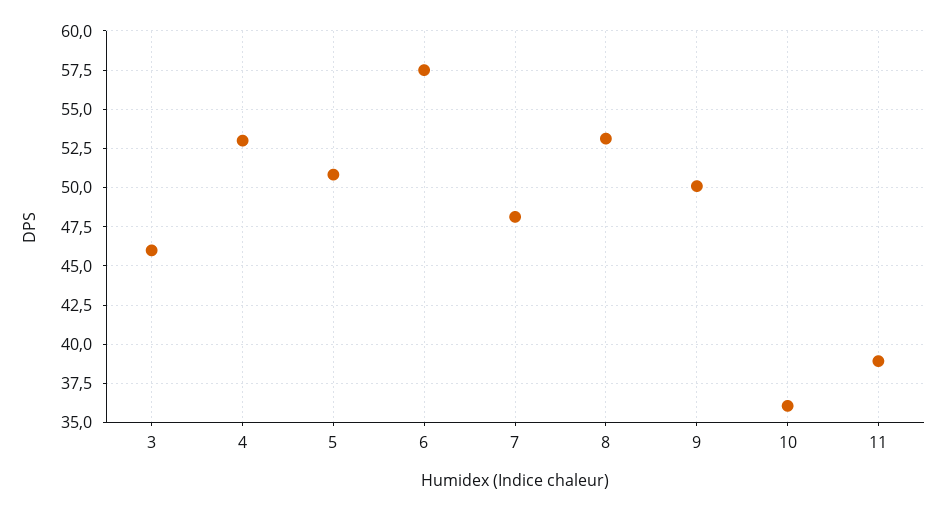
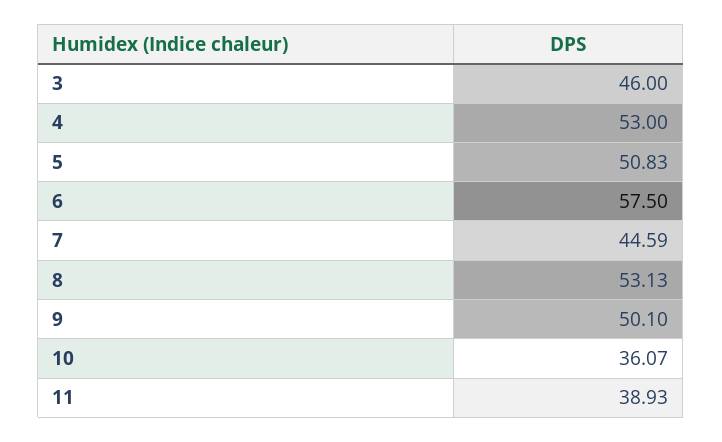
7: 48 -> 44.59

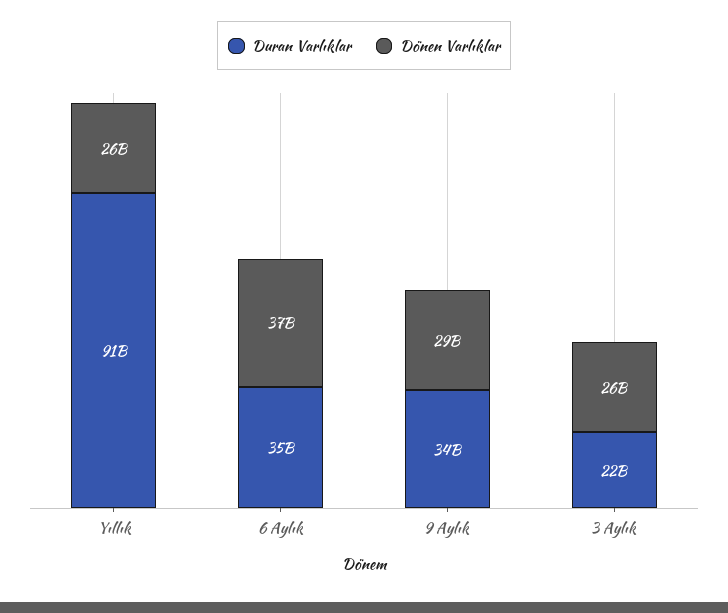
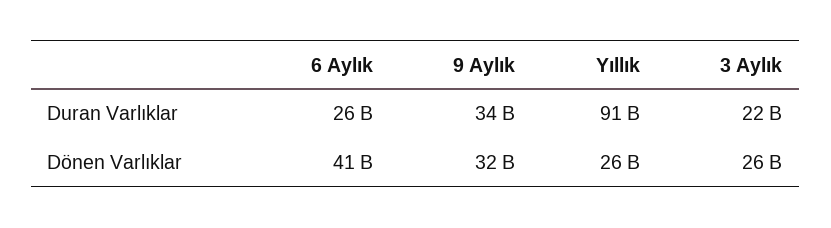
Duran Varlıklar, 6 Aylık: 35000000000 -> 26000000000
Dönen Varlıklar, 6 Aylık: 37000000000 -> 41000000000
Dönen Varlıklar, 9 Aylık: 29000000000 -> 32000000000

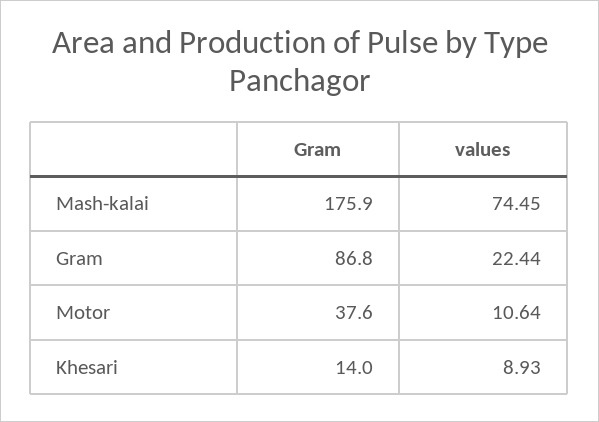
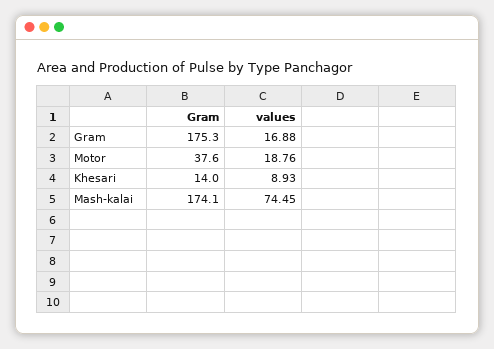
Gram, Mash-kalai: 175.9 -> 174.1
Gram, Gram: 86.8 -> 175.3
values, Gram: 22.44 -> 16.88
values, Motor: 10.64 -> 18.76

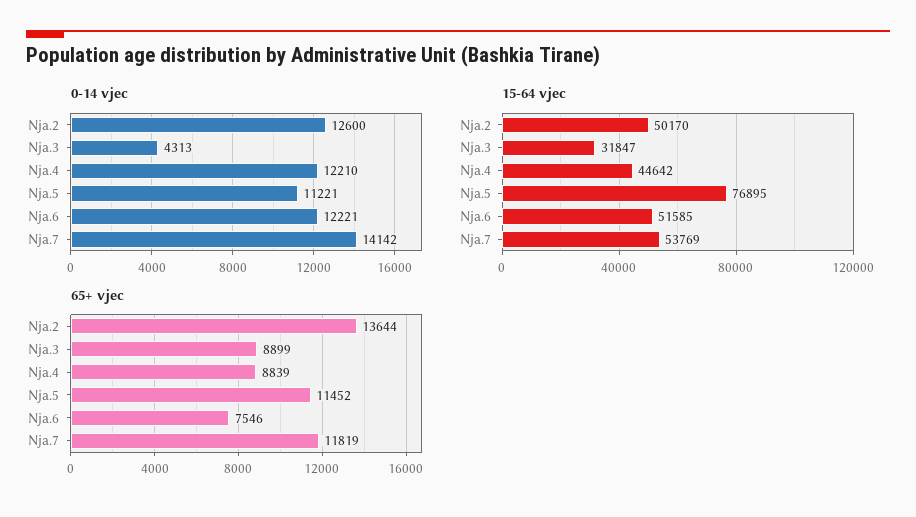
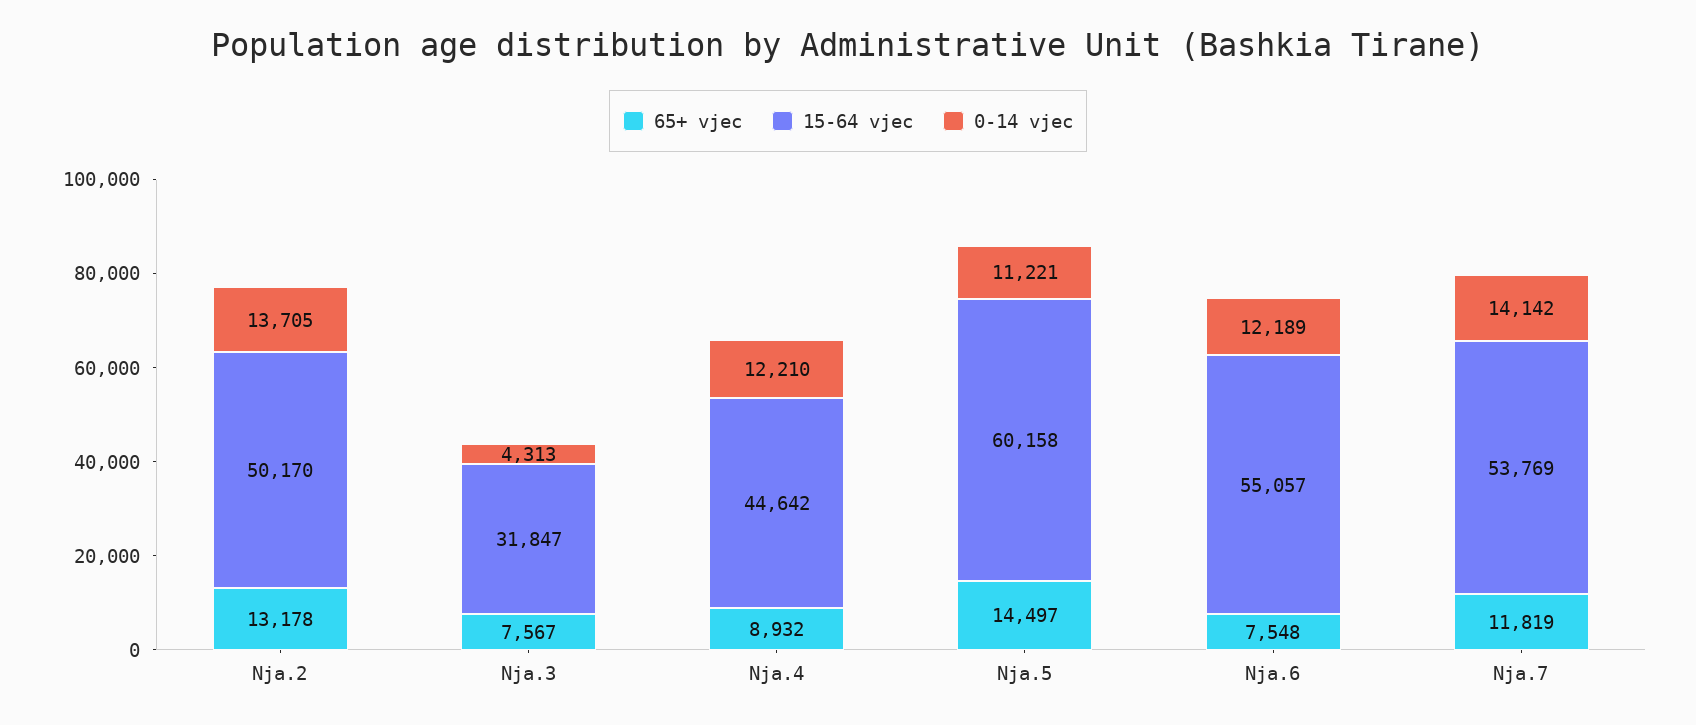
0-14 vjec, Nja.2: 12600 -> 13705
0-14 vjec, Nja.6: 12221 -> 12189
15-64 vjec, Nja.5: 76895 -> 60158
15-64 vjec, Nja.6: 51585 -> 55057
65+ vjec, Nja.2: 13644 -> 13178
65+ vjec, Nja.3: 8899 -> 7567
65+ vjec, Nja.4: 8839 -> 8932
65+ vjec, Nja.5: 11452 -> 14497
65+ vjec, Nja.6: 7546 -> 7548

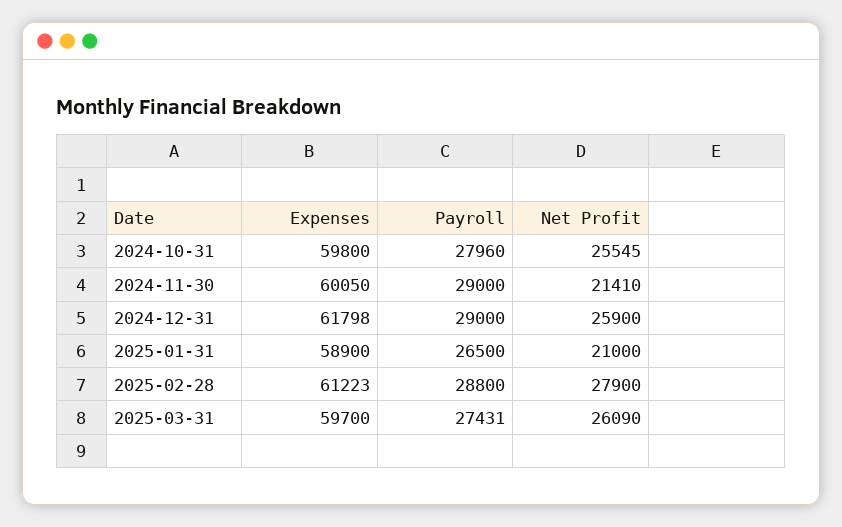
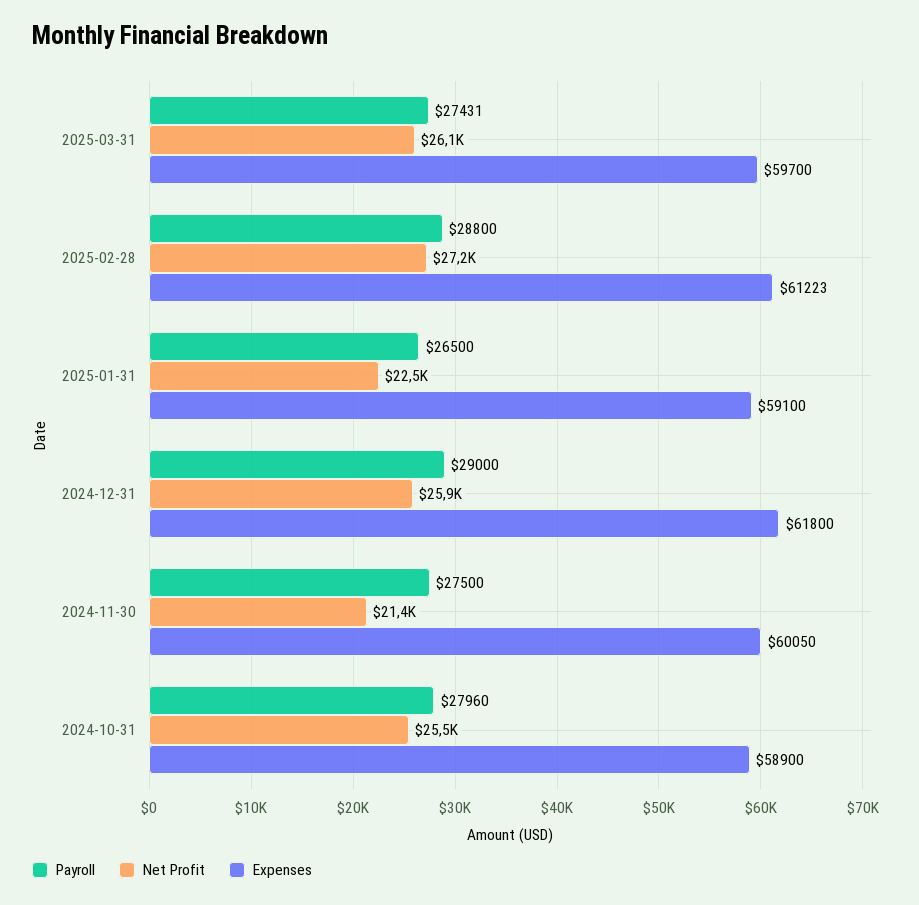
Expenses, 2024-10-31: 59800 -> 58900
Payroll, 2024-11-30: 29000 -> 27500
Expenses, 2024-12-31: 61798 -> 61800
Expenses, 2025-01-31: 58900 -> 59100
Net Profit, 2025-01-31: 21000 -> 22500
Net Profit, 2025-02-28: 27900 -> 27200

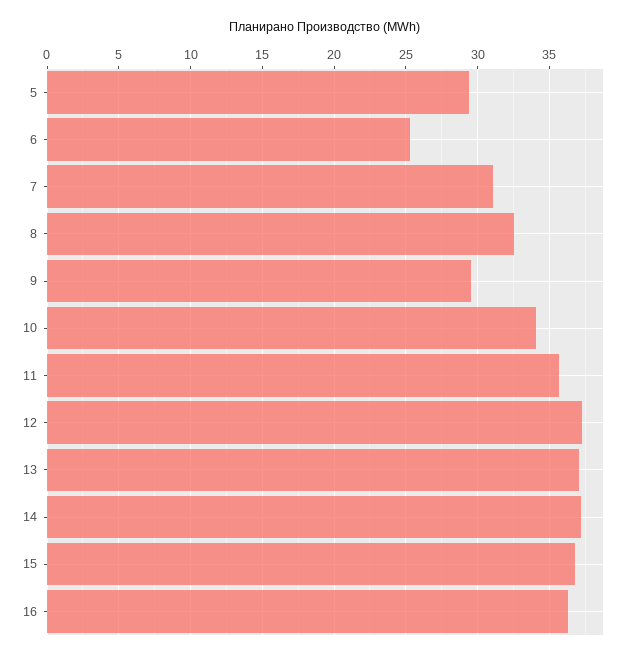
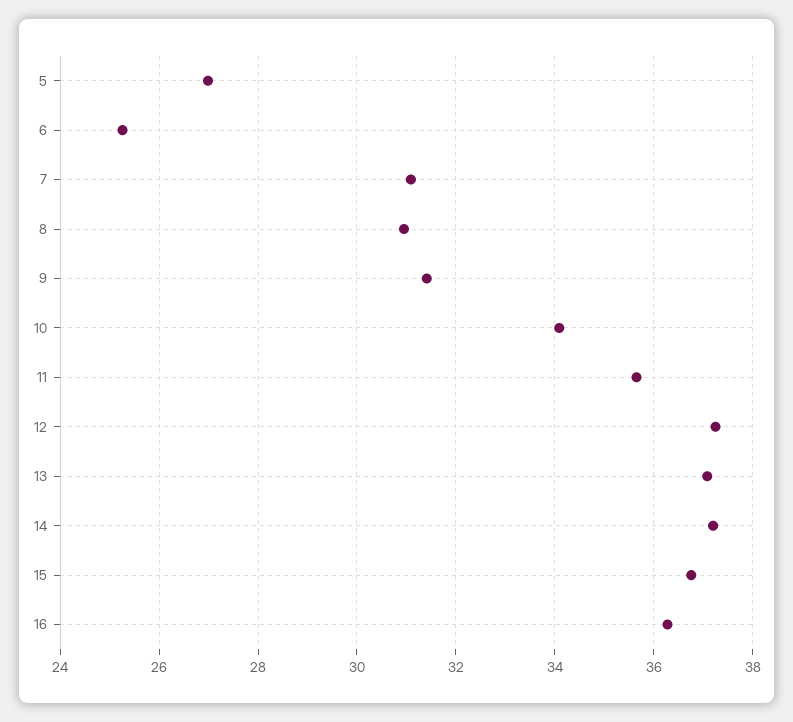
5: 29.5 -> 27
8: 32.5 -> 31
9: 29.5 -> 31.4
________________
Work instruction:
Every line of the listing above is to be retyped exactly, but the pictures are to be dropped.

Response to the exercise:
7: 48 -> 44.59

Duran Varlıklar, 6 Aylık: 35000000000 -> 26000000000
Dönen Varlıklar, 6 Aylık: 37000000000 -> 41000000000
Dönen Varlıklar, 9 Aylık: 29000000000 -> 32000000000

Gram, Mash-kalai: 175.9 -> 174.1
Gram, Gram: 86.8 -> 175.3
values, Gram: 22.44 -> 16.88
values, Motor: 10.64 -> 18.76

0-14 vjec, Nja.2: 12600 -> 13705
0-14 vjec, Nja.6: 12221 -> 12189
15-64 vjec, Nja.5: 76895 -> 60158
15-64 vjec, Nja.6: 51585 -> 55057
65+ vjec, Nja.2: 13644 -> 13178
65+ vjec, Nja.3: 8899 -> 7567
65+ vjec, Nja.4: 8839 -> 8932
65+ vjec, Nja.5: 11452 -> 14497
65+ vjec, Nja.6: 7546 -> 7548

Expenses, 2024-10-31: 59800 -> 58900
Payroll, 2024-11-30: 29000 -> 27500
Expenses, 2024-12-31: 61798 -> 61800
Expenses, 2025-01-31: 58900 -> 59100
Net Profit, 2025-01-31: 21000 -> 22500
Net Profit, 2025-02-28: 27900 -> 27200

5: 29.5 -> 27
8: 32.5 -> 31
9: 29.5 -> 31.4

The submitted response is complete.